**** Source passage ****

After both of her parents and both of her husband’s parents succumbed to Alzheimer’s disease over a 14-year period, Susan Rava knew she needed to write a book about the experience.

“The stark contrast between their lives with disease and their former lives convinced me that I had a tale to tell,” says Rava, PhD, senior lecturer emerita in French in Arts & Sciences at Washington University in St. Louis.
Her book, Swimming Solo, was released in January. The title comes from one July afternoon on the beach in Pentwater, Mich., observing her 81-year-old father-in-law, Paul, set out to swim solo across Lake Michigan; not long after, he was diagnosed with Alzheimer’s.
“I began to keep a journal to calm myself and to have a record of his decline for his doctors,” Rava says. “Then, when my own father was diagnosed with Alzheimer’s, I added my observations and experiences with his illness to the journal. The journal fast filled up with everyday caregiving details, punctuated by crises. By the time my mother-in-law was diagnosed with likely Alzheimer’s disease, I was writing in the second volume of my journal.”
Rava pulled the journals apart and “filled the book with stories of our parents’ past, all four of whom had been vibrant, engaged and loving,” she says.
Swimming Solo has two strands: how caregivers evolve during an extended health crisis and how the disease plays out in four different cases.
Rava hopes readers find solace in the book.

**** Data extracts ****

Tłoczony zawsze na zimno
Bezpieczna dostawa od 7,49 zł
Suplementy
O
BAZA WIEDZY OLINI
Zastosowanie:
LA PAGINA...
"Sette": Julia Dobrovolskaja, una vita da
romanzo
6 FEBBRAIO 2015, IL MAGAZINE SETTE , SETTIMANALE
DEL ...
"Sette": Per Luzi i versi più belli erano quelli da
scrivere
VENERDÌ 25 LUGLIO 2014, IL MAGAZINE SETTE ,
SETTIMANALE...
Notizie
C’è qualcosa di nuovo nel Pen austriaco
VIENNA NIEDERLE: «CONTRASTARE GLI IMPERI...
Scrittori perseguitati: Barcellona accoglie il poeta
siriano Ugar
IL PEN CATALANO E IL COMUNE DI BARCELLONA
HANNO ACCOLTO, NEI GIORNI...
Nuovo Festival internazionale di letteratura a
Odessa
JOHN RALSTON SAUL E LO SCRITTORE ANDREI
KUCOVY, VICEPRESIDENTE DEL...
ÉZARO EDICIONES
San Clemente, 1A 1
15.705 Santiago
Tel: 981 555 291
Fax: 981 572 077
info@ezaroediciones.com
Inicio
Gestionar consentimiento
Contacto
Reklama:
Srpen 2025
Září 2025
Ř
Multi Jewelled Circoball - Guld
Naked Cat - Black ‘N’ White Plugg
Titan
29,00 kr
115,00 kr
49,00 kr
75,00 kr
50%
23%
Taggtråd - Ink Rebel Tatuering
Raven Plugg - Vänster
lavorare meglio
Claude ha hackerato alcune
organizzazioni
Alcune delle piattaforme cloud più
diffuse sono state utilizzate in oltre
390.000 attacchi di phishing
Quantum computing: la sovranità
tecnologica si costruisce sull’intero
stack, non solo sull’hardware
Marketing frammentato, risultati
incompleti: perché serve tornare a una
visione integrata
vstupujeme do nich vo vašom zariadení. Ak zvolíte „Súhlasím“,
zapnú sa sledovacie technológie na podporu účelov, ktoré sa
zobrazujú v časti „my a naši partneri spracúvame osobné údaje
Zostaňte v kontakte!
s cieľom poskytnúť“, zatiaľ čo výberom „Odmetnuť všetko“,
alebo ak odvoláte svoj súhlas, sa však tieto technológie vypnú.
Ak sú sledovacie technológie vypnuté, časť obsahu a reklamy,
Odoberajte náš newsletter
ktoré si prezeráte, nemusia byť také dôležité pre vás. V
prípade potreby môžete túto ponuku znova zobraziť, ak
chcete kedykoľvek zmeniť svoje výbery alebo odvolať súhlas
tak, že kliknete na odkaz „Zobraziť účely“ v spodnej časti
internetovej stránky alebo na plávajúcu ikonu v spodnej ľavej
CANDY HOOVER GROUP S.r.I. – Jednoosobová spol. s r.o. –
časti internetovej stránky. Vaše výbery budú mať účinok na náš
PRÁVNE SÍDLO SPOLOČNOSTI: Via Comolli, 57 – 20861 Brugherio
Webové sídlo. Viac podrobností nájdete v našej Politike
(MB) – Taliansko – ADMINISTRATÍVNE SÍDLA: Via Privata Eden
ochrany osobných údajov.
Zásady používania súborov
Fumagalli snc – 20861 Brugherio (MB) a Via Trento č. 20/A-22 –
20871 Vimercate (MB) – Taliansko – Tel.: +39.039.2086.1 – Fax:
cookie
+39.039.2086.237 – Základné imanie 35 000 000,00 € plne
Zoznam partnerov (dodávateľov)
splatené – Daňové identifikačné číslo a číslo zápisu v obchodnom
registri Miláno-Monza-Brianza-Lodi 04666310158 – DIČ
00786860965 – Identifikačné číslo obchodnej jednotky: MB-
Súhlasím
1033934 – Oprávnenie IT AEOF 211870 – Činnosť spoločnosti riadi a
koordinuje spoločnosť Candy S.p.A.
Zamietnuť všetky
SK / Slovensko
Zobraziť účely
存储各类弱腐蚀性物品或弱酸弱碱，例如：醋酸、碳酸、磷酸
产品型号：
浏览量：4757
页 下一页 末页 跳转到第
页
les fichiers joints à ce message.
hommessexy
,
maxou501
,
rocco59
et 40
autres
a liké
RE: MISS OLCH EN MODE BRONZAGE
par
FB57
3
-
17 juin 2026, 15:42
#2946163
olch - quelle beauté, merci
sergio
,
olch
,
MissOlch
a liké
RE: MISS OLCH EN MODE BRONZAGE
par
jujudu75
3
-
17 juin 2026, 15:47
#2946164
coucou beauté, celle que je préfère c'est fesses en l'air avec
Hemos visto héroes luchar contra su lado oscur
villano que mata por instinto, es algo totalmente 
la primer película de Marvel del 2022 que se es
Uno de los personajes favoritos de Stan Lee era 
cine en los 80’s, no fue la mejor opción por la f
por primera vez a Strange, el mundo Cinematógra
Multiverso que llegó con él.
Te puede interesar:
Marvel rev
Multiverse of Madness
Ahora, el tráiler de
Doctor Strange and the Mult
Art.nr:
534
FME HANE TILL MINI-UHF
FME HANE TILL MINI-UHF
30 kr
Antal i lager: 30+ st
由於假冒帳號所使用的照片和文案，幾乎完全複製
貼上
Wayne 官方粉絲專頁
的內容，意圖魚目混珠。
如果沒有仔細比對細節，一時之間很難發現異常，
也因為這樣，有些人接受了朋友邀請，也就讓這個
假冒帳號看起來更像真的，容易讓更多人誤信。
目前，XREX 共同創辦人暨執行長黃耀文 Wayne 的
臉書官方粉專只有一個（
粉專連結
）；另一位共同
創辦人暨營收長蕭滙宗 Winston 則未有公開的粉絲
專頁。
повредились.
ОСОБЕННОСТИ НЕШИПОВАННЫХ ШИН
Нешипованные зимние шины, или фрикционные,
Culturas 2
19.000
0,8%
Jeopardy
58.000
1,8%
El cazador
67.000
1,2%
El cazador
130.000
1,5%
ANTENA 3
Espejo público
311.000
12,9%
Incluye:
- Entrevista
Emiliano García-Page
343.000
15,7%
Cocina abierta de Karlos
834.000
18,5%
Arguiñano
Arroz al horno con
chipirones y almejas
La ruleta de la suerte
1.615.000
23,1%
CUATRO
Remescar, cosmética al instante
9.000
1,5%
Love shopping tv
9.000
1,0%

****

### Required work:
Echo the passage about the book Swimming Solo word for word, from "Rava pulled the" up to and including "four different cases.". These items have nothing to do with the book passage.

### Problem solution:
Rava pulled the journals apart and “filled the book with stories of our parents’ past, all four of whom had been vibrant, engaged and loving,” she says.
Swimming Solo has two strands: how caregivers evolve during an extended health crisis and how the disease plays out in four different cases.